Over-Apologizing: How to Break the Pattern

For me as a woman in my late thirties, I’ve consistently thought that courtesy is essential, which includes saying sorry when I think I’ve made a mistake. Even with a satisfying life, I’ve battled very little self-assurance. This mix of wanting to respect others and second-guessing my actions has turned me into someone who over-apologizes. Often, it happens so automatically that I’m not even aware of it. It comes from anxiety and has influenced both my private and professional life. It frustrates my family and friends and co-workers, and then I get frustrated when they mention it—which only increases my anxiety.

Public Speaking and Asking Questions

This over-apologizing is especially problematic when it comes to addressing a group or asking questions in front of people. I try to have a script to stay on track and avoid going off-topic, but even that doesn’t work most of the time. As an starting scholar in political science, speaking confidently is crucial. I’ve attempted to work on this through exposure therapy, such as teaching classes and compelling myself to ask questions at public events, despite experiencing humiliations from senior male academics. I’ve also tried taking a moment before speaking to become more aware of when I’m apologizing, but this is effective at first before I fall back to old habits.

Accepting Myself

I don’t believe I’ll ever totally accept myself, and I’ve accepted with that. I still value life and find it fulfilling. My main goal is to reduce the constant apologizing. I’ve read that professional help might support me, but I ask how it can help in practice.
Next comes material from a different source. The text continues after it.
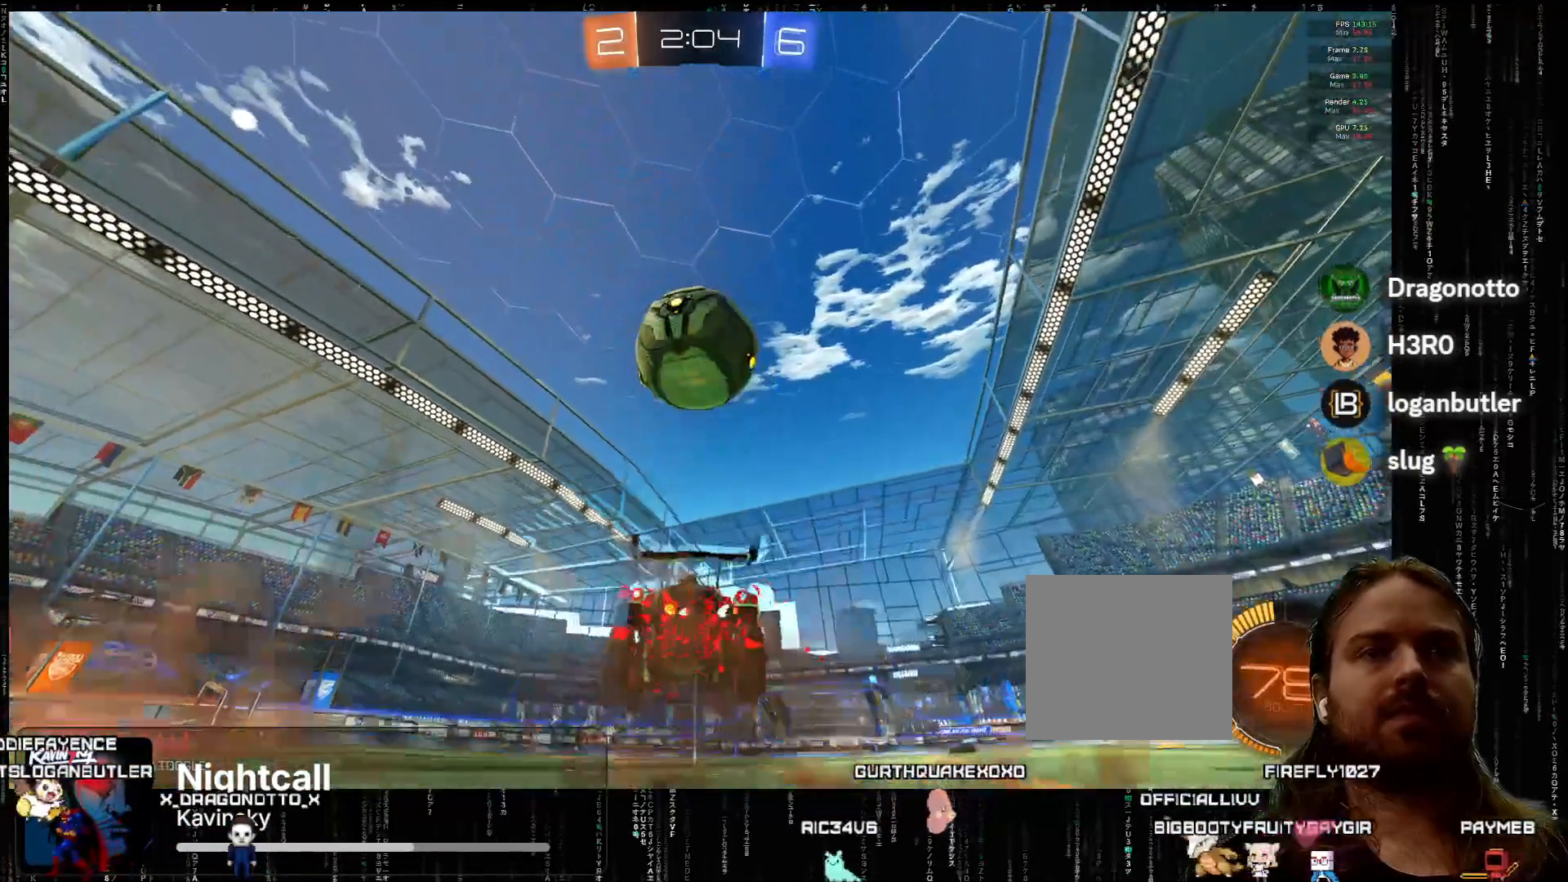
{"buttons": ["R2"], "left_stick": "center", "events": [[100, "X", "up"], [117, "left_stick", "center"], [167, "A", "down"], [167, "left_stick", "down"], [217, "A", "up"], [233, "left_stick", "down-left"], [333, "left_stick", "center"]]}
Apologizing is a useful skill, but it must be used appropriately. Too infrequent or too excessive, and you place a load on others.

Finding the Source

A counselor might explore where this urge comes from. Inquiries such as, “How early were you when this began?” or “Was it self-inspired or inherited from someone close to you?” Sometimes, early ways that once served us well become unhelpful in grown-up life.

In fact, some of your ongoing habits could be seen as self-defeating. You realize it annoys those around you, yet you keep doing it.

How Therapy Can Help

When asked what therapy could do, one approach focuses on being rather than striving. Much of helpful sessions is about self-awareness, not just addressing problems. A experienced counselor will supportively question you, offering a comfortable setting to consider and accept who you are.

Instead of facing fears head-on, a relational approach with a person-centered counselor might be more effective. This can help you come back to yourself and examine how you view, dismiss, and invalidate yourself. It can assist in noticing self-criticism, interrupting it, and finding more gentle ways to see things. Your confidence can grow from there.

Practical Steps

Changing deep-seated habits is hard, especially in stressful moments when apologizing feels like a automatic response. But you can start by reflecting on how apologizing serves you and what it would be like to refrain. Often, it’s an effort to avoid embarrassment or exposure, by admitting perceived flaws before others do. This can create a loop of annoyance and anxiety.

Even thinking things through can be useful. Try pausing briefly before responding, or use a stock phrase instead of “I’m sorry.” For example, saying “I understand” can make others feel heard without you taking responsibility.

This process will take patience, but admitting there’s an issue is a significant first step toward change.

Heather Graham
Heather Graham

Elara is a passionate writer and storyteller with a love for poetry and fiction, sharing her journey to inspire others.